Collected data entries
== Segment start ==

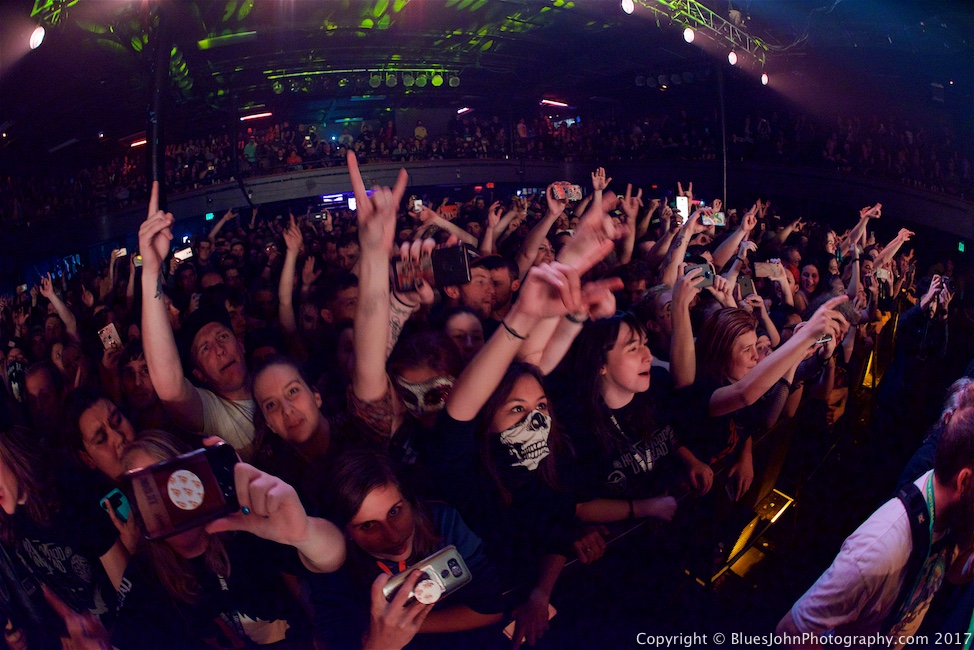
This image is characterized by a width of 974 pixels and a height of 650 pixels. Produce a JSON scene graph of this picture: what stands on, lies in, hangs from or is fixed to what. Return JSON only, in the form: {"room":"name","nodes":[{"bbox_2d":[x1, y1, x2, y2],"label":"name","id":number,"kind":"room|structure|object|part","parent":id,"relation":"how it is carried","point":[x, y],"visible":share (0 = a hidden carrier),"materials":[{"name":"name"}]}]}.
{"room":"event hall","nodes":[
{"label":"event hall","id":0,"kind":"room"},
{"bbox_2d":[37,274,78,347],"label":"person","id":1,"kind":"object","parent":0,"point":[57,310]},
{"bbox_2d":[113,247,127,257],"label":"smartphone","id":2,"kind":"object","parent":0,"point":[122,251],"visible":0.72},
{"bbox_2d":[172,246,193,261],"label":"smartphone","id":3,"kind":"object","parent":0,"point":[187,254],"visible":0.74,"materials":[{"name":"white"}]},
{"bbox_2d":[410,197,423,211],"label":"smartphone","id":4,"kind":"object","parent":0,"point":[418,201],"visible":0.75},
{"bbox_2d":[1,0,973,158],"label":"ceiling","id":5,"kind":"structure","parent":0,"point":[1,118],"materials":[{"name":"paint"}]},
{"bbox_2d":[29,0,80,27],"label":"lighting truss","id":6,"kind":"object","parent":5,"relation":"hanging from","point":[35,6],"visible":0.8,"materials":[{"name":"green metal"}]},
{"bbox_2d":[28,25,45,50],"label":"stage light","id":7,"kind":"object","parent":6,"relation":"hanging from","point":[37,38],"visible":0.95,"materials":[{"name":"white glass"}]},
{"bbox_2d":[128,138,147,147],"label":"light strip","id":8,"kind":"object","parent":5,"relation":"attached to","point":[132,144],"visible":0.63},
{"bbox_2d":[240,111,272,121],"label":"light","id":9,"kind":"object","parent":5,"relation":"attached to","point":[256,116],"visible":0.95,"materials":[{"name":"red"}]},
{"bbox_2d":[265,67,464,93],"label":"lighting truss","id":10,"kind":"object","parent":5,"relation":"hanging from","point":[422,82],"visible":0.95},
{"bbox_2d":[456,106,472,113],"label":"light","id":11,"kind":"object","parent":5,"relation":"attached to","point":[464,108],"visible":0.94,"materials":[{"name":"red"}]},
{"bbox_2d":[540,98,569,107],"label":"light","id":12,"kind":"object","parent":5,"relation":"attached to","point":[563,105],"visible":0.96,"materials":[{"name":"red"}]},
{"bbox_2d":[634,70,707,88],"label":"row","id":13,"kind":"object","parent":5,"relation":"hanging from","point":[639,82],"visible":0.88,"materials":[{"name":"black"}]},
{"bbox_2d":[627,0,774,65],"label":"lighting truss","id":14,"kind":"object","parent":5,"relation":"hanging from","point":[711,23],"visible":0.89,"materials":[{"name":"metal"}]},
{"bbox_2d":[621,0,634,13],"label":"stage light","id":15,"kind":"object","parent":14,"relation":"hanging from","point":[629,6],"visible":0.97,"materials":[{"name":"white glass"}]},
{"bbox_2d":[682,26,695,43],"label":"stage light","id":16,"kind":"object","parent":14,"relation":"hanging from","point":[689,36],"visible":0.97,"materials":[{"name":"white glass"}]},
{"bbox_2d":[727,49,737,65],"label":"stage light","id":17,"kind":"object","parent":14,"relation":"hanging from","point":[732,57],"visible":0.95,"materials":[{"name":"white glass"}]},
{"bbox_2d":[760,72,769,85],"label":"stage light","id":18,"kind":"object","parent":14,"relation":"hanging from","point":[765,78],"visible":0.83,"materials":[{"name":"white glass"}]},
{"bbox_2d":[1,157,973,256],"label":"balcony wall","id":19,"kind":"object","parent":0,"point":[936,198],"visible":0.74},
{"bbox_2d":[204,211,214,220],"label":"exit sign","id":20,"kind":"object","parent":19,"relation":"attached to","point":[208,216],"visible":0.95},
{"bbox_2d":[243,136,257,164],"label":"person","id":21,"kind":"object","parent":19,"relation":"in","point":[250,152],"visible":0.59},
{"bbox_2d":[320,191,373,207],"label":"display screen","id":22,"kind":"object","parent":19,"relation":"attached to","point":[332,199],"visible":0.55,"materials":[{"name":"blue"}]},
{"bbox_2d":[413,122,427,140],"label":"person","id":23,"kind":"object","parent":19,"relation":"in","point":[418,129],"visible":0.46},
{"bbox_2d":[2,110,968,224],"label":"crowd","id":24,"kind":"object","parent":19,"relation":"in","point":[910,135],"visible":0.47},
{"bbox_2d":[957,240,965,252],"label":"exit sign","id":25,"kind":"object","parent":19,"relation":"attached to","point":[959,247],"visible":0.92,"materials":[{"name":"green"}]},
{"bbox_2d":[674,195,689,220],"label":"smartphone","id":26,"kind":"object","parent":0,"point":[679,203],"visible":0.69,"materials":[{"name":"white glass"}]},
{"bbox_2d":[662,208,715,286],"label":"person","id":27,"kind":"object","parent":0,"point":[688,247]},
{"bbox_2d":[700,207,725,226],"label":"smartphone","id":28,"kind":"object","parent":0,"point":[715,218],"visible":0.81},
{"bbox_2d":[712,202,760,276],"label":"person","id":29,"kind":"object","parent":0,"point":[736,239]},
{"bbox_2d":[735,274,756,297],"label":"smartphone","id":30,"kind":"object","parent":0,"point":[746,285],"visible":0.76,"materials":[{"name":"black metal"}]},
{"bbox_2d":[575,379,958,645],"label":"floor","id":31,"kind":"structure","parent":0,"point":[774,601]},
{"bbox_2d":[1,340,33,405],"label":"person","id":32,"kind":"object","parent":31,"relation":"on","point":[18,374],"visible":0.38},
{"bbox_2d":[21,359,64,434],"label":"person","id":33,"kind":"object","parent":31,"relation":"on","point":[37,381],"visible":0.33},
{"bbox_2d":[0,426,130,649],"label":"woman","id":34,"kind":"object","parent":31,"relation":"on","point":[2,474],"visible":0.79},
{"bbox_2d":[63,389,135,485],"label":"woman","id":35,"kind":"object","parent":31,"relation":"on","point":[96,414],"visible":0.4},
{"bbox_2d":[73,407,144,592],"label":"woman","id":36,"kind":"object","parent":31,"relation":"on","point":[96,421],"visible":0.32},
{"bbox_2d":[99,488,131,521],"label":"smartphone","id":37,"kind":"object","parent":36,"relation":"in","point":[122,506],"visible":0.47,"materials":[{"name":"blue"}]},
{"bbox_2d":[115,342,164,422],"label":"man","id":38,"kind":"object","parent":31,"relation":"on","point":[142,393],"visible":0.33},
{"bbox_2d":[97,322,121,350],"label":"smartphone","id":39,"kind":"object","parent":38,"relation":"in","point":[105,332],"visible":0.71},
{"bbox_2d":[146,7,170,209],"label":"column","id":40,"kind":"structure","parent":31,"relation":"on","point":[159,169],"materials":[{"name":"black metal"}]},
{"bbox_2d":[137,182,256,450],"label":"man","id":41,"kind":"object","parent":31,"relation":"on","point":[229,343],"visible":0.63},
{"bbox_2d":[112,434,349,649],"label":"woman","id":42,"kind":"object","parent":31,"relation":"on","point":[283,493],"visible":0.71},
{"bbox_2d":[120,441,242,542],"label":"smartphone","id":43,"kind":"object","parent":42,"relation":"in","point":[174,505],"visible":0.96,"materials":[{"name":"black plastic"}]},
{"bbox_2d":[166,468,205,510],"label":"phone grip","id":44,"kind":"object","parent":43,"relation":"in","point":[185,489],"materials":[{"name":"white plastic"}]},
{"label":"sticker","id":45,"kind":"part","parent":43,"relation":"part of","materials":[{"name":"white"}]},
{"bbox_2d":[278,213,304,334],"label":"person","id":46,"kind":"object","parent":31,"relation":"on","point":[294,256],"visible":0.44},
{"bbox_2d":[249,355,334,484],"label":"woman","id":47,"kind":"object","parent":31,"relation":"on","point":[304,400],"visible":0.65},
{"bbox_2d":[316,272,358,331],"label":"man","id":48,"kind":"object","parent":31,"relation":"on","point":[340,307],"visible":0.3},
{"bbox_2d":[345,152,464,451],"label":"person","id":49,"kind":"object","parent":31,"relation":"on","point":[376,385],"visible":0.56},
{"bbox_2d":[392,243,471,291],"label":"smartphone","id":50,"kind":"object","parent":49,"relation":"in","point":[456,262],"visible":0.9,"materials":[{"name":"black"}]},
{"bbox_2d":[310,447,503,649],"label":"woman","id":51,"kind":"object","parent":31,"relation":"on","point":[403,506],"visible":0.87},
{"bbox_2d":[381,545,471,608],"label":"smartphone","id":52,"kind":"object","parent":51,"relation":"in","point":[454,565],"visible":0.89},
{"bbox_2d":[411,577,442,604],"label":"phone grip","id":53,"kind":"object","parent":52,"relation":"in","point":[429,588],"visible":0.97,"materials":[{"name":"plastic"}]},
{"bbox_2d":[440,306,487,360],"label":"woman","id":54,"kind":"object","parent":31,"relation":"on","point":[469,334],"visible":0.26},
{"bbox_2d":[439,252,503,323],"label":"man","id":55,"kind":"object","parent":31,"relation":"on","point":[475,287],"visible":0.31},
{"bbox_2d":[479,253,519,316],"label":"man","id":56,"kind":"object","parent":31,"relation":"on","point":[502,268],"visible":0.3},
{"bbox_2d":[432,240,631,640],"label":"woman","id":57,"kind":"object","parent":31,"relation":"on","point":[504,342],"visible":0.89},
{"bbox_2d":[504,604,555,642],"label":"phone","id":58,"kind":"object","parent":57,"relation":"in","point":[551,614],"visible":0.28,"materials":[{"name":"white"}]},
{"bbox_2d":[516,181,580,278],"label":"person","id":59,"kind":"object","parent":31,"relation":"on","point":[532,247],"visible":0.38},
{"bbox_2d":[550,182,582,202],"label":"smartphone","id":60,"kind":"object","parent":59,"relation":"in","point":[576,190],"visible":0.82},
{"bbox_2d":[564,310,715,526],"label":"woman","id":61,"kind":"object","parent":31,"relation":"on","point":[629,368],"visible":0.82},
{"bbox_2d":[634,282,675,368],"label":"person","id":62,"kind":"object","parent":31,"relation":"on","point":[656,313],"visible":0.32},
{"bbox_2d":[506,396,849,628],"label":"barrier","id":63,"kind":"object","parent":31,"relation":"on","point":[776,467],"visible":0.48,"materials":[{"name":"black metal"}]},
{"bbox_2d":[714,63,728,212],"label":"pole","id":64,"kind":"structure","parent":31,"relation":"on","point":[725,184],"materials":[{"name":"black metal"}]},
{"bbox_2d":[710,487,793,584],"label":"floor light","id":65,"kind":"object","parent":31,"relation":"on","point":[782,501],"visible":0.67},
{"bbox_2d":[675,291,851,498],"label":"woman","id":66,"kind":"object","parent":31,"relation":"on","point":[776,368],"visible":0.62},
{"bbox_2d":[682,260,714,287],"label":"smartphone","id":67,"kind":"object","parent":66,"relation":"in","point":[708,277],"visible":0.66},
{"bbox_2d":[814,334,832,347],"label":"smartphone","id":68,"kind":"object","parent":66,"relation":"in","point":[824,340],"visible":0.37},
{"bbox_2d":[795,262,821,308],"label":"woman","id":69,"kind":"object","parent":31,"relation":"on","point":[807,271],"visible":0.32},
{"bbox_2d":[780,383,973,646],"label":"man","id":70,"kind":"object","parent":31,"relation":"on","point":[953,497],"visible":0.99},
{"bbox_2d":[886,271,954,407],"label":"person","id":71,"kind":"object","parent":31,"relation":"on","point":[912,323],"visible":0.65},
{"bbox_2d":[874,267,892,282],"label":"smartphone","id":72,"kind":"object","parent":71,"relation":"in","point":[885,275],"visible":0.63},
{"bbox_2d":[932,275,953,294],"label":"camera","id":73,"kind":"object","parent":71,"relation":"in","point":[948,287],"visible":0.65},
{"bbox_2d":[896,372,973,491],"label":"person","id":74,"kind":"object","parent":31,"relation":"on","point":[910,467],"visible":0.27},
{"bbox_2d":[753,260,781,278],"label":"smartphone","id":75,"kind":"object","parent":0,"point":[767,266],"visible":0.92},
{"bbox_2d":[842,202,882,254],"label":"person","id":76,"kind":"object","parent":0,"point":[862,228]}
]}

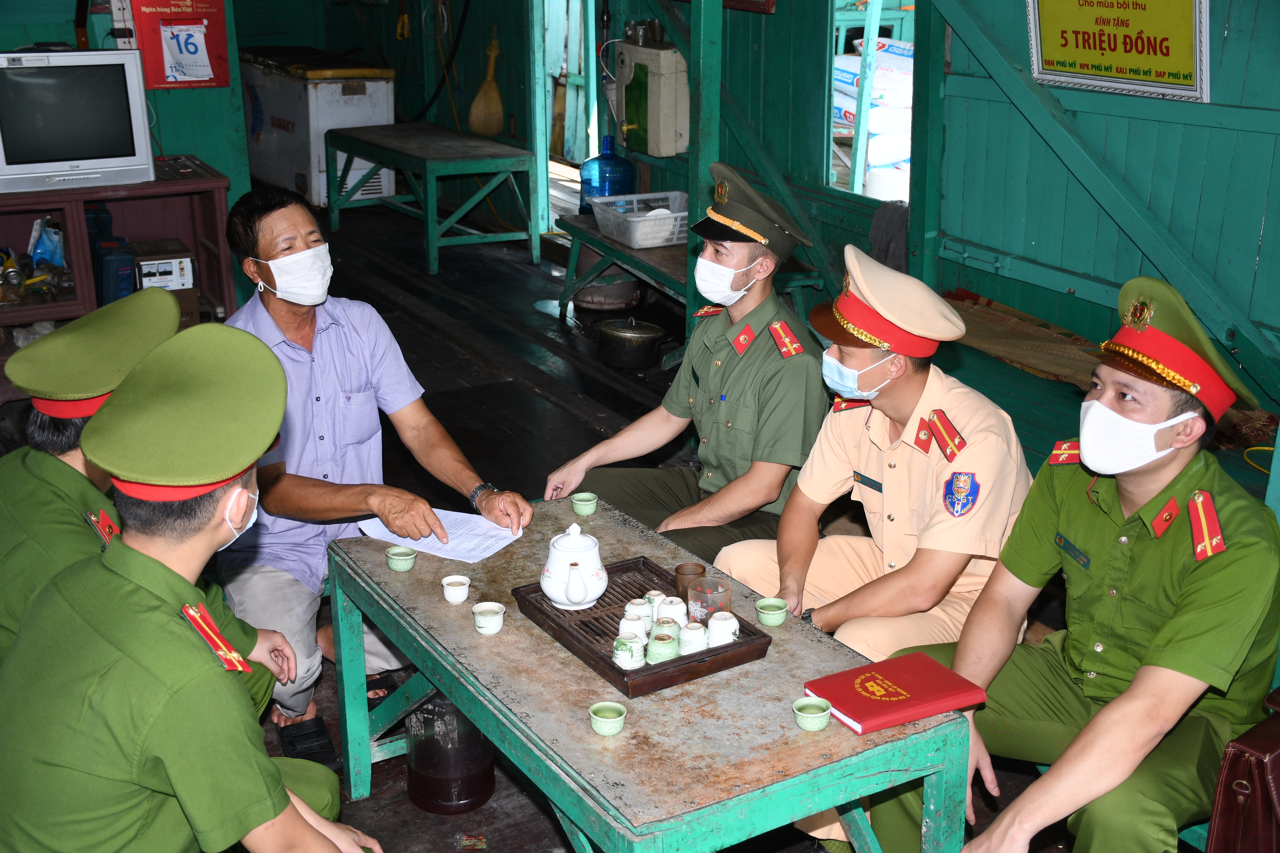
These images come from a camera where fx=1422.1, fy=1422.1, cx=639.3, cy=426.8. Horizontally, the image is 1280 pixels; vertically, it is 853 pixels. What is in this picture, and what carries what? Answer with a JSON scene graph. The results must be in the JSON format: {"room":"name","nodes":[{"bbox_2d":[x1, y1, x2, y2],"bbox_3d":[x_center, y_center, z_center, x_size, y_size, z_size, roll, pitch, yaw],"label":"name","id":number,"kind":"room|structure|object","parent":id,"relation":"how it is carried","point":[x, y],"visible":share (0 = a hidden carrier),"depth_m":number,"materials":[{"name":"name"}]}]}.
{"room":"living room","nodes":[
{"label":"living room","id":0,"kind":"room"},
{"bbox_2d":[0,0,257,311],"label":"left wall","id":1,"kind":"structure","parent":0,"point":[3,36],"depth_m":6.06,"materials":[{"name":"green paint"}]},
{"bbox_2d":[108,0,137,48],"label":"power socket","id":2,"kind":"object","parent":1,"relation":"attached to","point":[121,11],"visible":0.84,"depth_m":5.68,"materials":[{"name":"white plastic"}]},
{"bbox_2d":[129,0,231,89],"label":"calendar","id":3,"kind":"object","parent":1,"relation":"attached to","point":[219,58],"visible":0.94,"depth_m":5.87,"materials":[{"name":"red"}]},
{"bbox_2d":[467,28,505,137],"bbox_3d":[-0.910,-2.036,8.501,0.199,0.603,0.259,-11,22,-30],"label":"broom","id":4,"kind":"object","parent":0,"point":[471,118],"visible":0.98,"depth_m":8.49,"materials":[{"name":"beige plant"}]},
{"bbox_2d":[536,0,599,171],"bbox_3d":[-0.355,-2.274,8.148,0.446,1.969,0.976,-11,22,-30],"label":"doorway","id":5,"kind":"structure","parent":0,"point":[574,58],"depth_m":8.41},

== Segment end ==

INSTRUCTIONS FOR THE TASK: Nothing but the lines from the line containing "These images come" through the final line of the entries should appear in your answer, copied exactly.

ANSWER TO THE PROBLEM:
These images come from a camera where fx=1422.1, fy=1422.1, cx=639.3, cy=426.8. Horizontally, the image is 1280 pixels; vertically, it is 853 pixels. What is in this picture, and what carries what? Answer with a JSON scene graph. The results must be in the JSON format: {"room":"name","nodes":[{"bbox_2d":[x1, y1, x2, y2],"bbox_3d":[x_center, y_center, z_center, x_size, y_size, z_size, roll, pitch, yaw],"label":"name","id":number,"kind":"room|structure|object","parent":id,"relation":"how it is carried","point":[x, y],"visible":share (0 = a hidden carrier),"depth_m":number,"materials":[{"name":"name"}]}]}.
{"room":"living room","nodes":[
{"label":"living room","id":0,"kind":"room"},
{"bbox_2d":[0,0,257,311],"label":"left wall","id":1,"kind":"structure","parent":0,"point":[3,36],"depth_m":6.06,"materials":[{"name":"green paint"}]},
{"bbox_2d":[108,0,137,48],"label":"power socket","id":2,"kind":"object","parent":1,"relation":"attached to","point":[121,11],"visible":0.84,"depth_m":5.68,"materials":[{"name":"white plastic"}]},
{"bbox_2d":[129,0,231,89],"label":"calendar","id":3,"kind":"object","parent":1,"relation":"attached to","point":[219,58],"visible":0.94,"depth_m":5.87,"materials":[{"name":"red"}]},
{"bbox_2d":[467,28,505,137],"bbox_3d":[-0.910,-2.036,8.501,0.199,0.603,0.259,-11,22,-30],"label":"broom","id":4,"kind":"object","parent":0,"point":[471,118],"visible":0.98,"depth_m":8.49,"materials":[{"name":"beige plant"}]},
{"bbox_2d":[536,0,599,171],"bbox_3d":[-0.355,-2.274,8.148,0.446,1.969,0.976,-11,22,-30],"label":"doorway","id":5,"kind":"structure","parent":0,"point":[574,58],"depth_m":8.41},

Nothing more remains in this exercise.